## [Problem]
Scan the records below and copy every line that contains the string "SQUARE".

◇ ◇ ◇

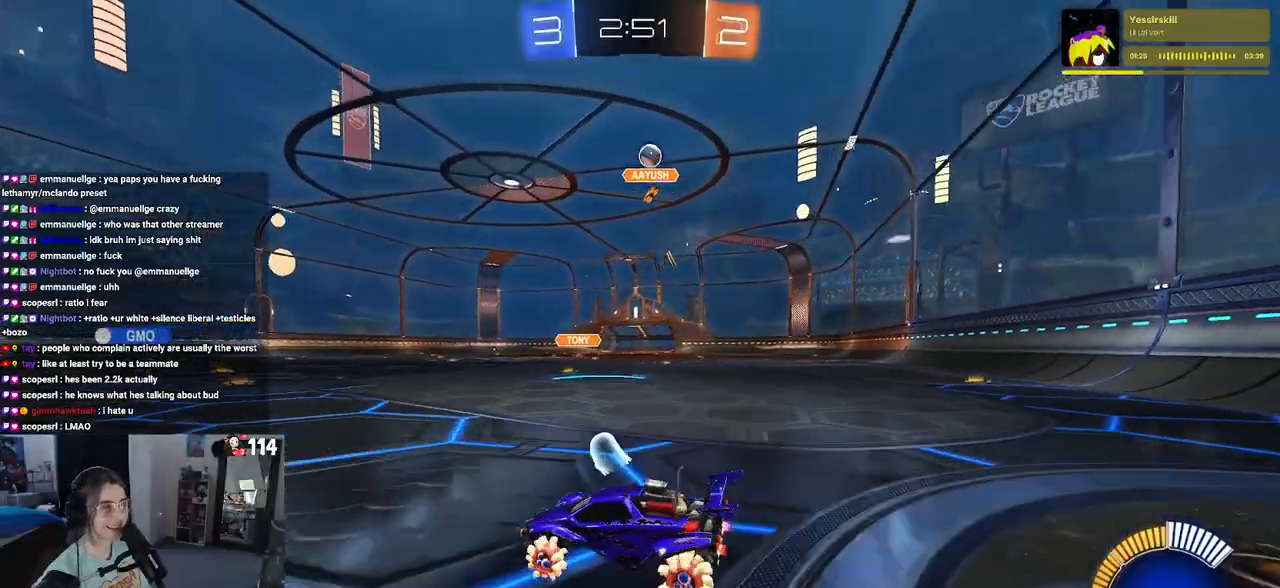
{"buttons": ["R2"], "left_stick": "left", "right_stick": "center", "events": [[117, "left_stick", "left"], [167, "R2", "up"], [250, "R2", "down"]]}
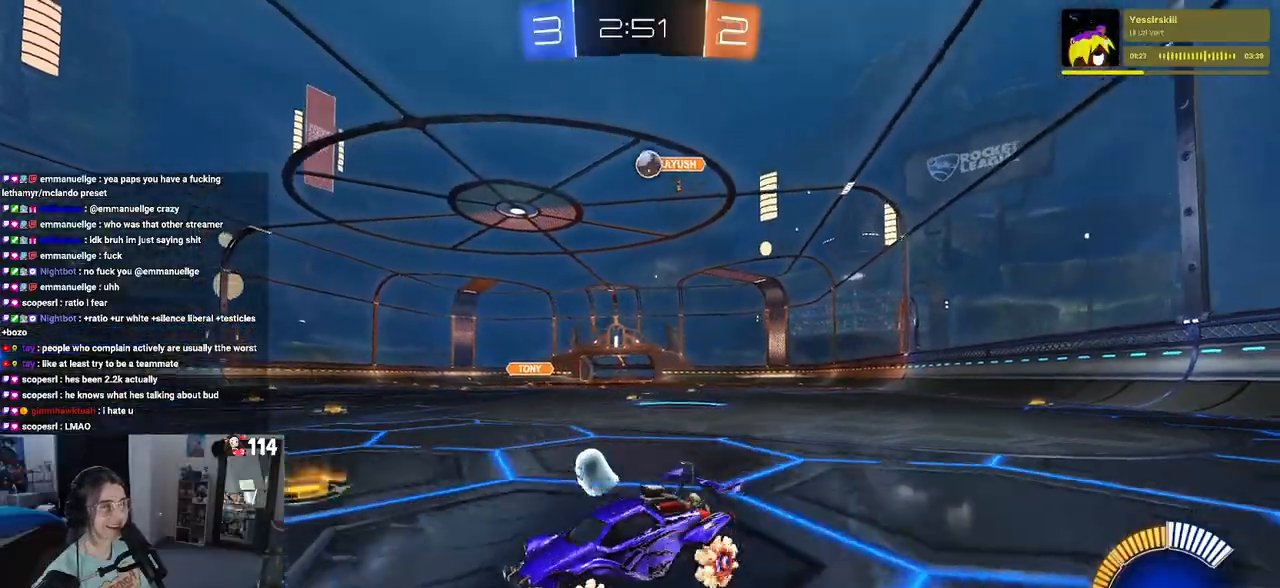
{"buttons": ["R2"], "left_stick": "down-right", "right_stick": "center", "events": [[83, "left_stick", "down-right"], [183, "SQUARE", "down"], [367, "SQUARE", "up"]]}
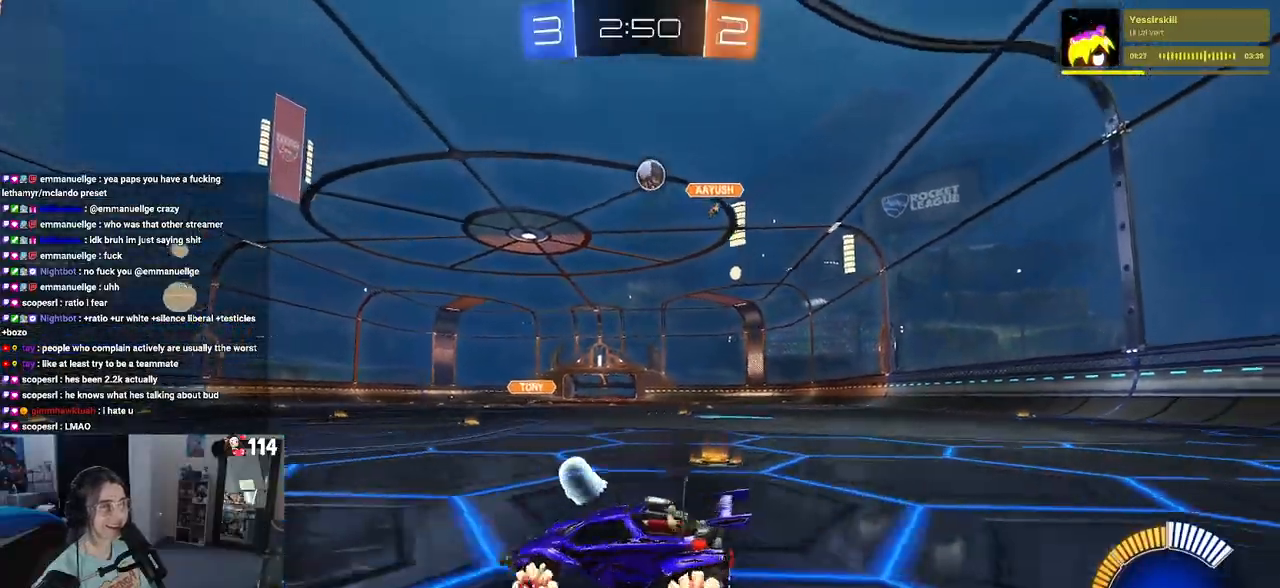
{"buttons": ["CROSS", "R1", "R2"], "left_stick": "center", "right_stick": "center", "events": [[17, "R2", "up"], [167, "L2", "down"], [233, "R2", "down"], [267, "L2", "up"], [283, "CROSS", "down"], [350, "left_stick", "down"], [417, "R1", "down"], [450, "CROSS", "up"], [450, "left_stick", "center"], [483, "CROSS", "down"]]}
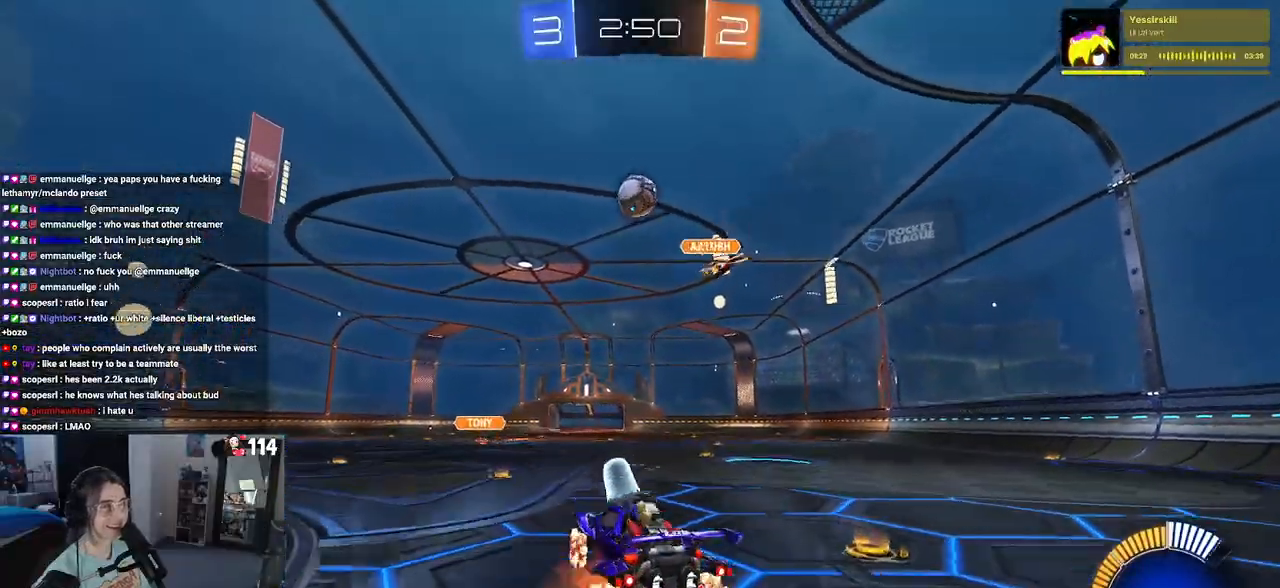
{"buttons": ["L1", "R1", "R2"], "left_stick": "right", "right_stick": "center", "events": [[50, "left_stick", "down-left"], [67, "L1", "down"], [167, "CROSS", "up"], [350, "left_stick", "down-right"], [483, "left_stick", "right"]]}
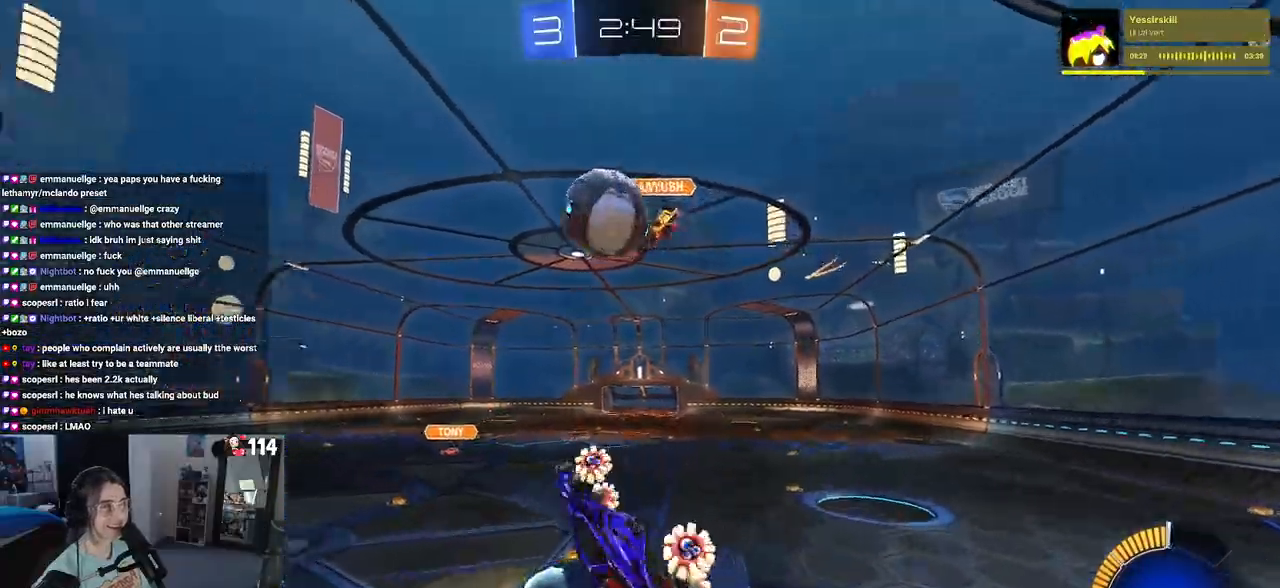
{"buttons": ["R2"], "left_stick": "up", "right_stick": "center", "events": [[117, "left_stick", "up"], [233, "L1", "up"], [233, "R1", "up"]]}
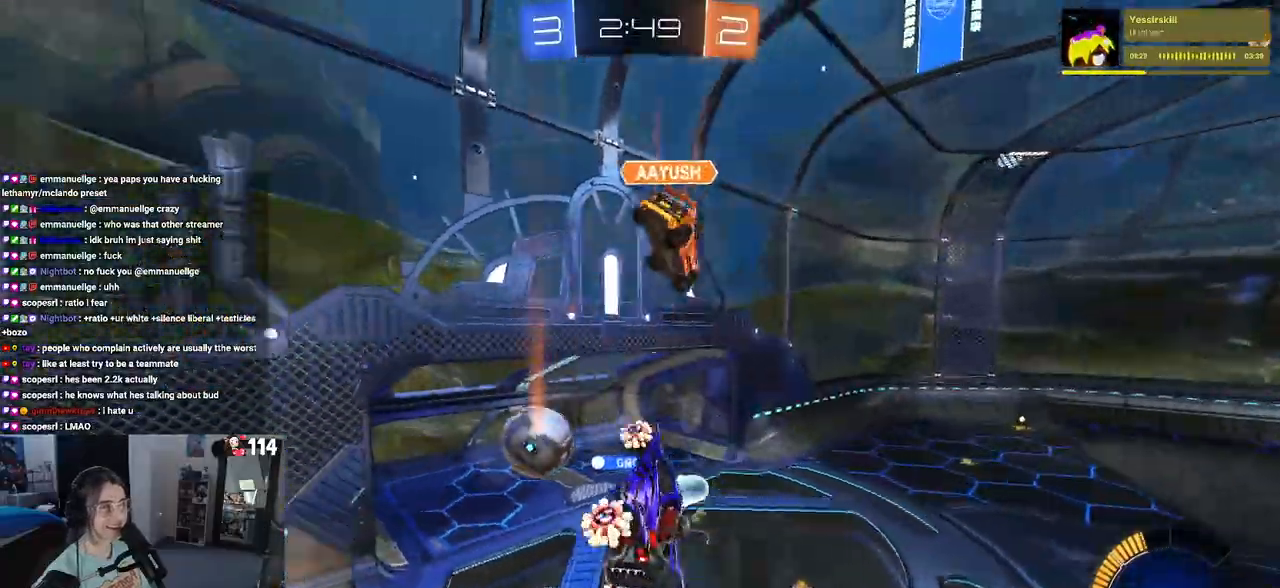
{"buttons": ["SQUARE", "R2"], "left_stick": "center", "right_stick": "center", "events": [[50, "SQUARE", "down"], [50, "left_stick", "left"], [133, "left_stick", "down-left"], [433, "left_stick", "center"]]}
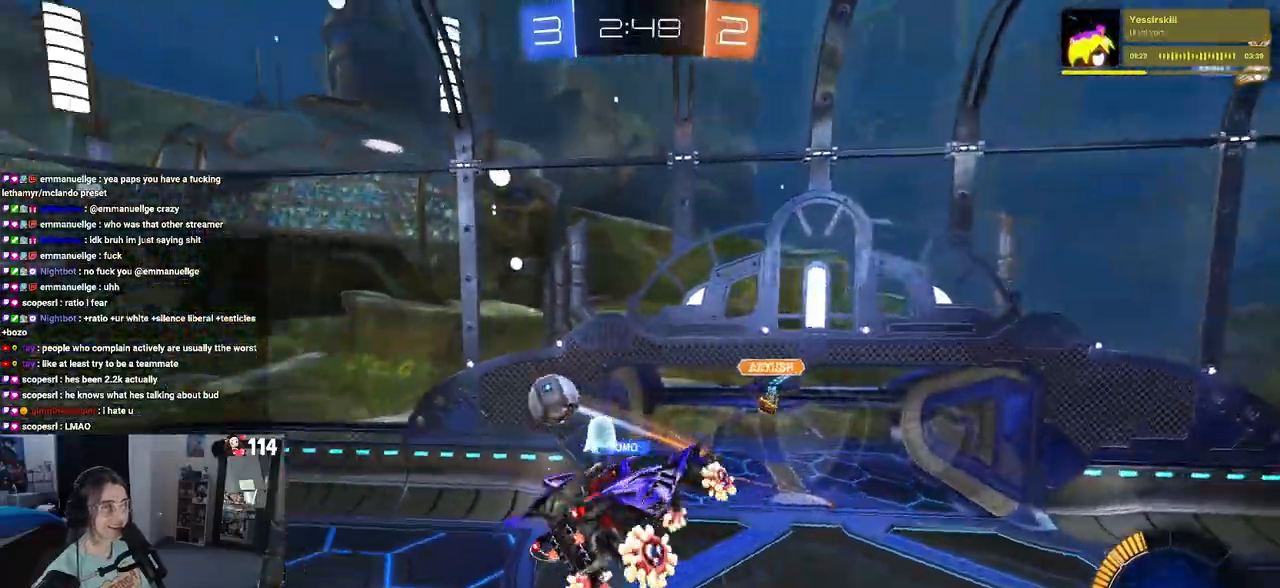
{"buttons": ["R2"], "left_stick": "right", "right_stick": "center", "events": [[50, "SQUARE", "up"], [417, "left_stick", "right"]]}
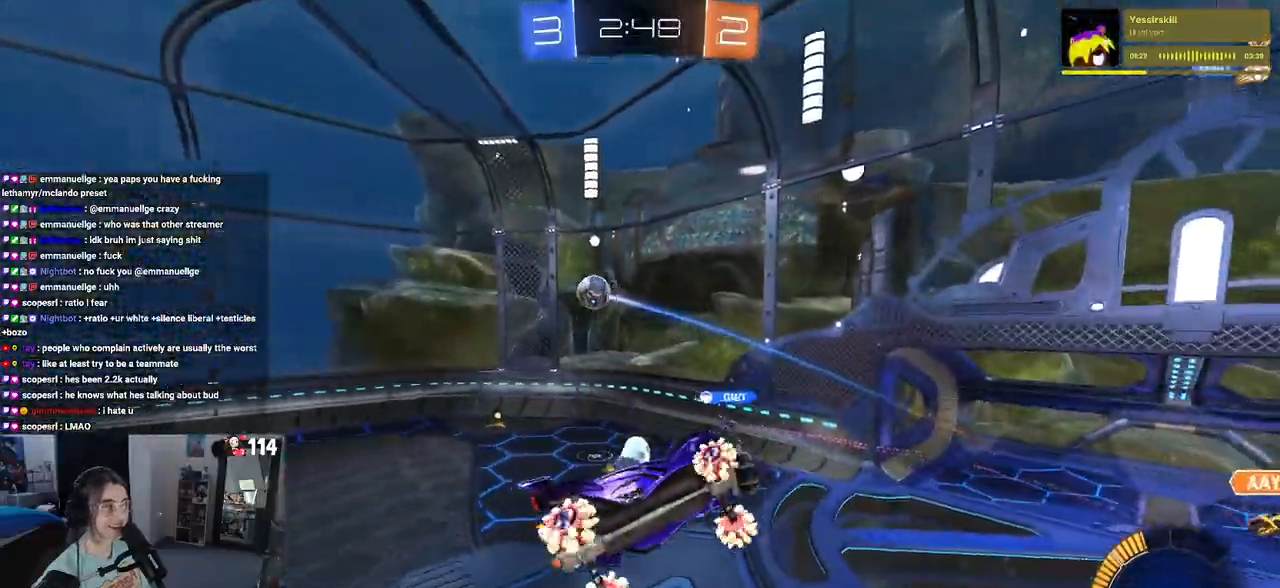
{"buttons": [], "left_stick": "down-right", "right_stick": "center", "events": [[17, "left_stick", "up-right"], [200, "R2", "up"], [417, "left_stick", "down-right"]]}
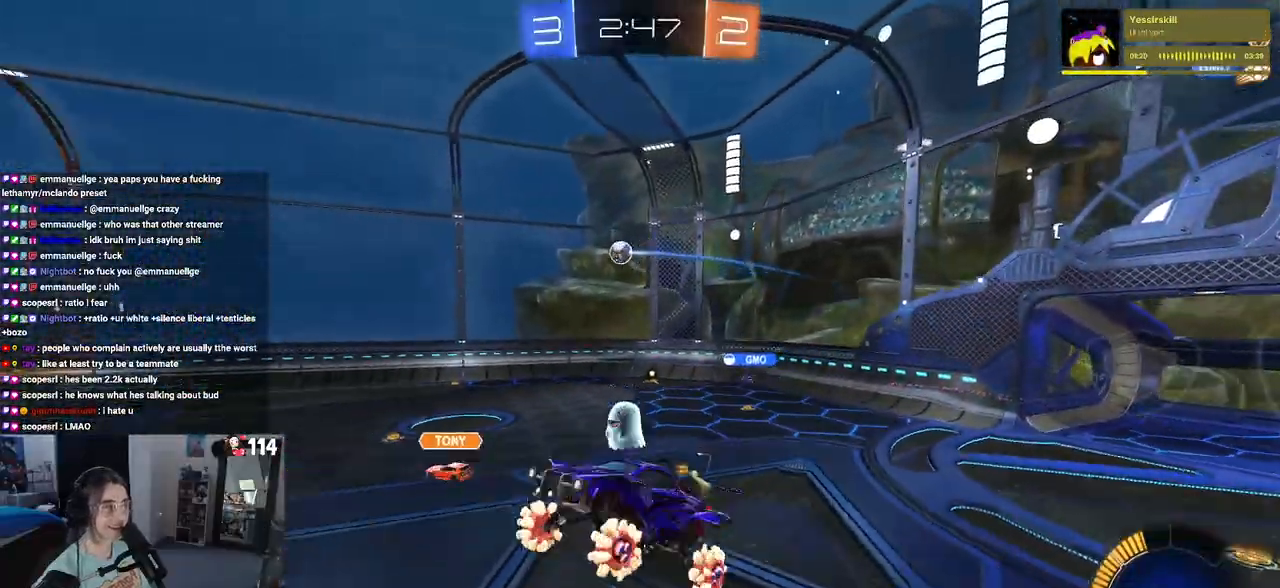
{"buttons": ["SQUARE", "R2"], "left_stick": "right", "right_stick": "center", "events": [[67, "R2", "down"], [117, "left_stick", "center"], [167, "left_stick", "left"], [317, "left_stick", "center"], [367, "left_stick", "right"], [400, "SQUARE", "down"]]}
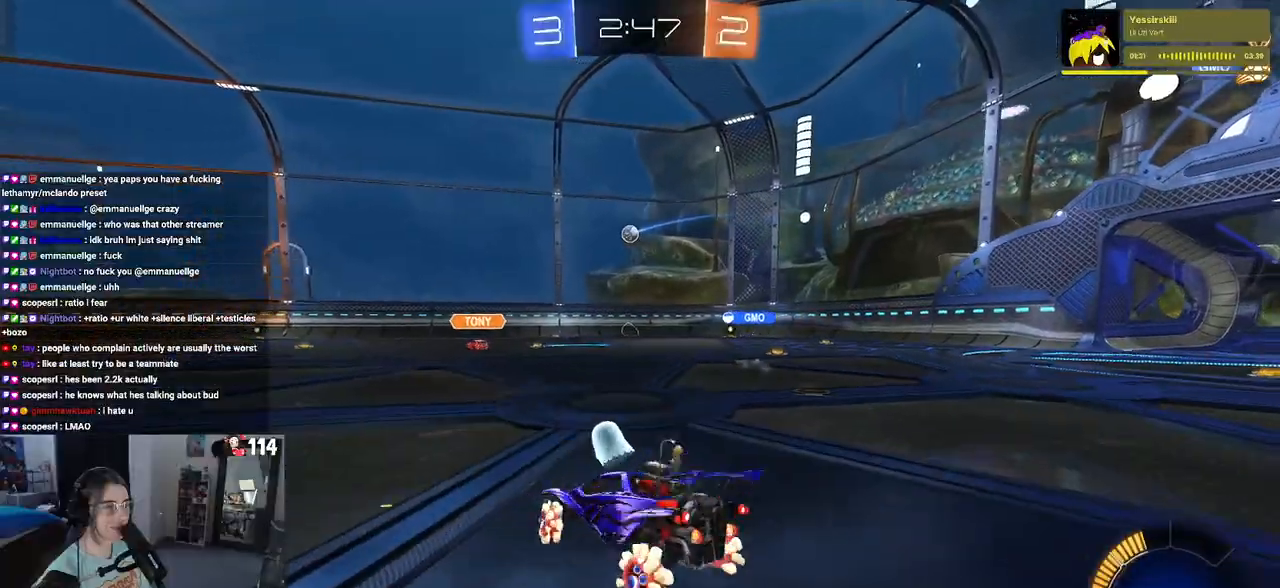
{"buttons": ["R2"], "left_stick": "center", "right_stick": "center", "events": [[17, "SQUARE", "up"], [483, "left_stick", "center"]]}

◇ ◇ ◇

## [Exercise result]
{"buttons": ["R2"], "left_stick": "down-right", "right_stick": "center", "events": [[83, "left_stick", "down-right"], [183, "SQUARE", "down"], [367, "SQUARE", "up"]]}
{"buttons": ["SQUARE", "R2"], "left_stick": "center", "right_stick": "center", "events": [[50, "SQUARE", "down"], [50, "left_stick", "left"], [133, "left_stick", "down-left"], [433, "left_stick", "center"]]}
{"buttons": ["R2"], "left_stick": "right", "right_stick": "center", "events": [[50, "SQUARE", "up"], [417, "left_stick", "right"]]}
{"buttons": ["SQUARE", "R2"], "left_stick": "right", "right_stick": "center", "events": [[67, "R2", "down"], [117, "left_stick", "center"], [167, "left_stick", "left"], [317, "left_stick", "center"], [367, "left_stick", "right"], [400, "SQUARE", "down"]]}
{"buttons": ["R2"], "left_stick": "center", "right_stick": "center", "events": [[17, "SQUARE", "up"], [483, "left_stick", "center"]]}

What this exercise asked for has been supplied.